Last week I spoke on a panel at the Museum of Chinese Americans titled, "MOCACITIZEN: Let's Talk About Ferguson and Asian America." During this time of civil unrest and injustices around the Michael Brown and Eric Garner cases, it's been invigorating to see Asian Americans across the country organize in support of #BlackLivesMatter.
As someone who is plugged into national Asian American activist networks, my social media feeds and inbox have been exploding with organized efforts to mobilize the Asian American community during this time. Actions have included local and national conversations, educational forums, a social media campaign launching #Asians4BlackLives, and showing up alongside other communities of color to march in the streets and shutdown the Oakland Police Department.
It makes me proud to know that I am part of a community that is proactive, visible and vocal about taking a stand against anti-blackness and aligning on the side of social justice for all.
However, none of this is shown in the news coverage I'm following about post-Ferguson protests. Asian Americans are consistently portrayed in mainstream media as invisible, passive, a model minority and worse of all, positioned in opposition to the black community.
Nevertheless, I've seen one Asian American man make major headlines -- NYPD rookie cop, Peter Liang, who fatally shot Akai Gurley on November 20th. Liang's timing in mainstream news coverage is not the least bit coincidental.
Where was the media coverage and public outrage when 19 year old Hmong American, Fong Lee, was fatally shot eight times by an officer who faced no penalty?
Where was the media coverage and public outrage when Vietnamese American, Cao Bich Tran, was fatally shot in 2003 by officers who were not indicted?
Where was the media coverage and public outrage when unarmed Michael Cho was fatally shot 11 times by La Habra police, who were declared of no wrongdoing?
Peter Liang's story supports a popular narrative that has historically positioned Asian Americans against other communities of color. Although the Asian American community is complex and nuanced due to its multi-generational and multi-ethnic nature, it is generally framed as the model minority, academically successful and compliant with authority.
Lee's, Tran's and Cho's stories contradict the mainstream narrative by revealing the reality of many Asian Americans as being impoverished, 1st generation, targeted by law enforcement and victims of injustice - from police brutality to deportation.
When I first saw Peter Liang's headline surface amidst the outrage of police brutality, I could feel the collective cringe of Asian Americans across the country shaking heads in angst. Understanding the power of mainstream media to shape minds and the historical pattern of Asian Americans being propped in anti-black racism, it was not far-fetched to feel as if this one story threatened to derail solidarity efforts.

### Data excerpts

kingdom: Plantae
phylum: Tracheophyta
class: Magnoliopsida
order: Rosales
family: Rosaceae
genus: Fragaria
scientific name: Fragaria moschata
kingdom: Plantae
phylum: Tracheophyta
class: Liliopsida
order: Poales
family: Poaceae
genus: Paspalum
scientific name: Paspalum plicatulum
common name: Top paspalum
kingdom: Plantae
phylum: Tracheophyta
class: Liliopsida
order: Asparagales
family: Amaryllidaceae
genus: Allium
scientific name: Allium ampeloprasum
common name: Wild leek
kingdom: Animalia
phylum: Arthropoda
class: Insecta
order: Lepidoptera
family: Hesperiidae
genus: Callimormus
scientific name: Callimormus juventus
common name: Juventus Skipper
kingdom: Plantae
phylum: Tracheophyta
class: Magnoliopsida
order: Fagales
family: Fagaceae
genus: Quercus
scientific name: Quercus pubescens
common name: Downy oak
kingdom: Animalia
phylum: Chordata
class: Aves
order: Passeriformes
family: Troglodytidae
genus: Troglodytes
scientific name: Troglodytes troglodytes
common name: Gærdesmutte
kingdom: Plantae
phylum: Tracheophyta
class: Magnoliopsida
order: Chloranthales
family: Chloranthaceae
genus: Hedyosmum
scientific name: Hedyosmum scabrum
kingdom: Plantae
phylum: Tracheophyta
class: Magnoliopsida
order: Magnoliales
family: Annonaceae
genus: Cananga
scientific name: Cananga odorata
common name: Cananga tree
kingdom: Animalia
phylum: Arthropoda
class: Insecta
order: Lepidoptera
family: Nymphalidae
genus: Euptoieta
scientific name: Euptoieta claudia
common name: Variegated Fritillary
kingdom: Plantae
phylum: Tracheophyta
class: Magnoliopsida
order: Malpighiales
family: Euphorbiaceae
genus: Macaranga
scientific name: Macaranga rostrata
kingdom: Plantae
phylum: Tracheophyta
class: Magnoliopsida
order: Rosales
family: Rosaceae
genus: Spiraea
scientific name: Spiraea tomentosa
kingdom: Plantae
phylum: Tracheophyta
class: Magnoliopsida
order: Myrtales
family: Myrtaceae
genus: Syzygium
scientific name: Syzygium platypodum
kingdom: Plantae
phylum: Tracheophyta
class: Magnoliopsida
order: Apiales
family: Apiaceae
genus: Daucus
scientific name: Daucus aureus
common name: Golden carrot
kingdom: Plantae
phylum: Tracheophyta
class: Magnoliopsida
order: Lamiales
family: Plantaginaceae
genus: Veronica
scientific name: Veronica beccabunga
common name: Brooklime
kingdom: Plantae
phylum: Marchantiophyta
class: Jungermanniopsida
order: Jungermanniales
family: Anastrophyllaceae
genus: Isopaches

### Aim of the exercise
Carry on the piece about Asian Americans and the Ferguson protests, picking up after its last sentence. The rows come from a different source than the piece on Asian Americans and Ferguson.

### Answer to this task
In addition, it is not unheard of that some Asian Americans have participated in anti-blackness. This goes back to the fact that the Asian American community is a complex conglomerate that can not be characterized or defined as one. Without making excuses, anti-black racism by Asian Americans could be attributed to internalized racism from media and also the varying degrees of relationship to authority due to immigration and refugee backgrounds.
During the panel discussion, a black female ally expressed her frustration in seeing a lack of reciprocity with Asian Americans supporting black issues. Interestingly enough, her frustration resonated with me, except I had always felt there was non-reciprocity from the black community to show support for Asian American causes.
Regardless, I never allowed the observation to mutate into resentment. I was aware that tensions between the Black and Asian community exist as a result of media propaganda and lack of interracial community organizing and education.
Because if we truly care about supporting each other's communities, then attending an Asian American studies class should be just as important as an African American studies class.
By the end of the event, an Asian American woman in the audience mentioned that there would be another community meeting to discuss Asian American mobilization, specifically in response to the Peter Liang story and pending grand jury decision.
At that point, I reiterated the idea that mainstream media is a tool in promoting anti-blackness and Asian Americans are often a bolt to fasten that message. Which is why it is absolutely critical and necessary for us to continue being vocal, being present and being felt, so that it is clear where we stand. Mainstream media will continue to position Asian Americans in alignment with an anti-black racist agenda, so we must speak up to align ourselves on the side of justice for everyone.
As Gil Scott-Heron once said, "The revolution will not be televised." So let's not allow mainstream media to be the purveyors of reality. We must continue to choose the side of justice. We must continue to work together. We must continue to spread the truth -- by any means necessary.